Quel pacte est passé? Si nul ne voit à Genval l’autre homme le plus couru de l’opposition, le richissime ex-gouverneur du Katanga fondateur du G-7, il est bien présent par Katebe. C’est lui qui a payé l’addition du Château (un demi-million d’euros, pas moins!) quoique nul ne dira jamais la vérité puisqu’un prête-nom belge - qui aurait des intérêts au Katanga - est publiquement présenté! Il y est dans le concept AR (Alternance pour la République) dont la présidence est confiée à un élu ex-MLC, Delly Sesanga Hipungu Dja Kaseng Kapitu.

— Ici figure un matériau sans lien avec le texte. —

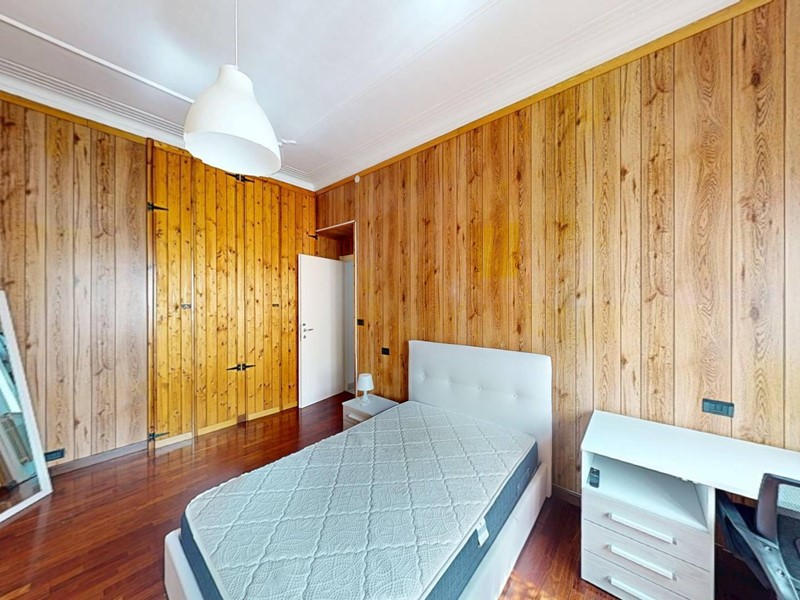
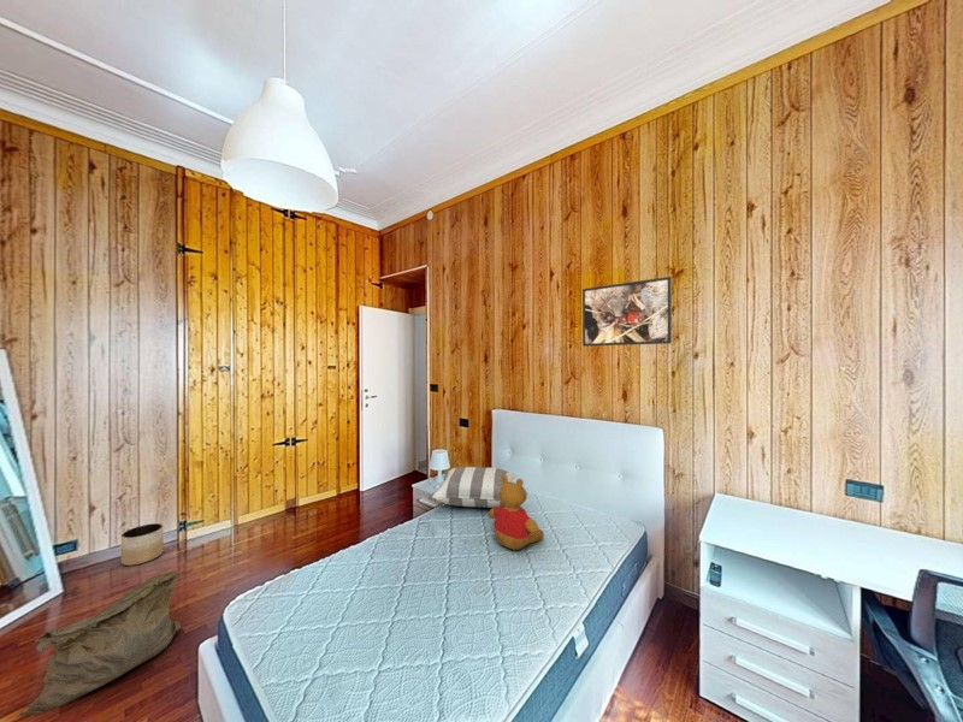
+ planter [120,522,165,567]
+ pillow [427,466,516,509]
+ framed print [581,276,673,348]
+ teddy bear [488,474,545,551]
+ bag [18,569,183,717]
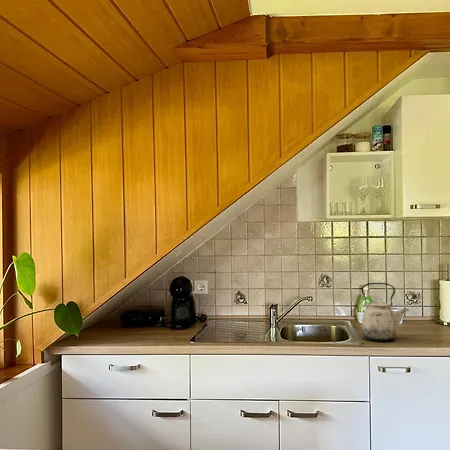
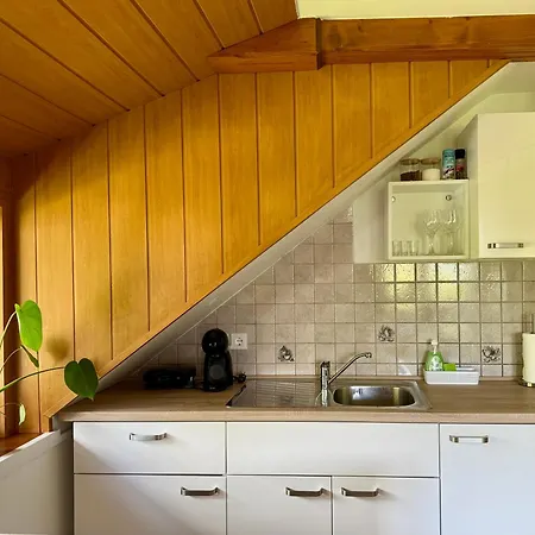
- kettle [361,282,409,342]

Mais c’est Katebe qui a travaillé au corps son «ami» octogénaire malade et fatigué Tshisekedi présent pendant ces deux jours au Château du Lac. C’est lui qui l’a convaincu à lancer ce Conclave par un discours - «pour chasser (du pouvoir) qui vous savez» - et à le clôturer par un discours de ce qui est fêté comme le début de la fin du régime de Kabila.
C’est lui qui l’a persuadé que son incroyable heure est celle-ci et qu’il n’y en aura pas d’autre. C’est lui qui a fait dire à celui qui avait fait ses adieux à la politique à sa défaite électorale de 2011, jusqu’à lui souffler des mots à l’oreille ou à répondre à sa place lors d’une mémorable interview au MondeAfrique: «Je suis prêt, je m’y suis préparé».

ILS ONT MISE TOUS SUR LUI.
Opposés au Dialogue de Kabila mais réduits à celui-ci par leur icône, les opposants réussissent à mettre en place un organe de suivi, qui porte Tshisekedi à la présidence et Katebe avec lui.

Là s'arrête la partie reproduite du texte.